What works in developed countries will not necessarily worked in developing countries. Guttiérrez et al. (2011) note that countries with high and very high human development indices (HDIs) were more successful at fisheries management than those with low to medium HDI countries. Andrade and Rhodes (2012) note that whilst there is a positive correlation between Gross Domestic Product (GDP) at Purchasing Power Parity (PPP) per capita and compliance with regulations this may well be due to other factors such as political will, corruption, and social inequality. However they also found that population density was negatively correlated with compliance.

Whilst in many parts of the world there is a move towards greater engagement of communities in resource management, this is not always the case.
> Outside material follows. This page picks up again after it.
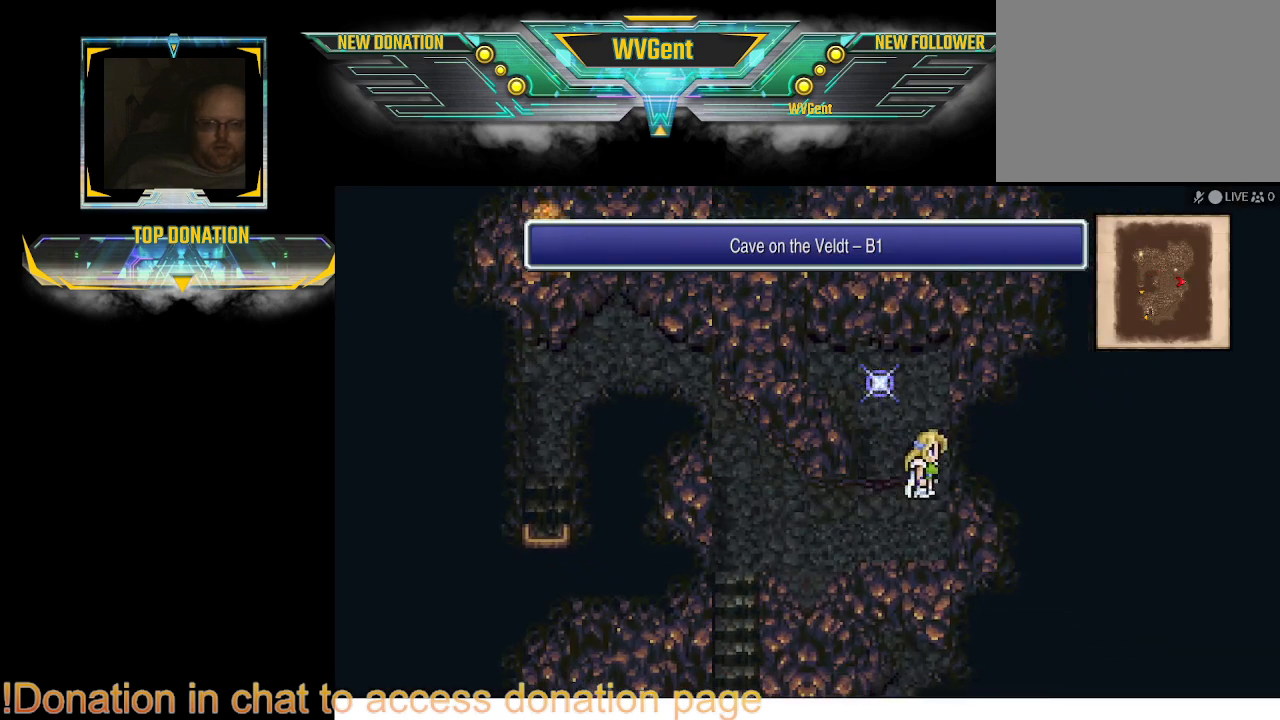
{"buttons": [], "left_stick": "center", "right_stick": "center", "events": [[167, "left_stick", "up-left"], [267, "left_stick", "center"], [300, "CIRCLE", "up"]]}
Alpίzar (2006), says of Costa Rica, that the current level of government involvement in marine protection and fisheries management, when compared with that of the community, suggests that at this stage of development a greater role should remain with government. Francis and Bryceson (2001) note that there are weaknesses in both government and traditional institutions in coastal management in Tanzania that need support. Baticados et al. (1998) note that even within the Philippines, fisheries cooperatives on the mainland and on the islands showed significant differences in their capacities.

This pattern of dependence on specific circumstances seems to also affect specific management measures. Robinson (2010, 53) says ”…the first best, ITQs, is barely politically feasible anywhere. Even in the best possible circumstances, in rich, well functioning democracies where the stakes are high, ITQs are highly controversial…If ITQs are not politically feasible in Norway, what chance have they of being adopted in Ghana or Sierra Leone? Very little would be my guess”.

 

Critical Questions

What are the key social, economic, ecological, political and cultural factors that define the local context of the fishery and set it apart?

What are the implications of this local context for fisheries management?

What differences are likely to hinder the local uptake of experiences from elsewhere?

How has that local context been incorporated in the fisheries management process?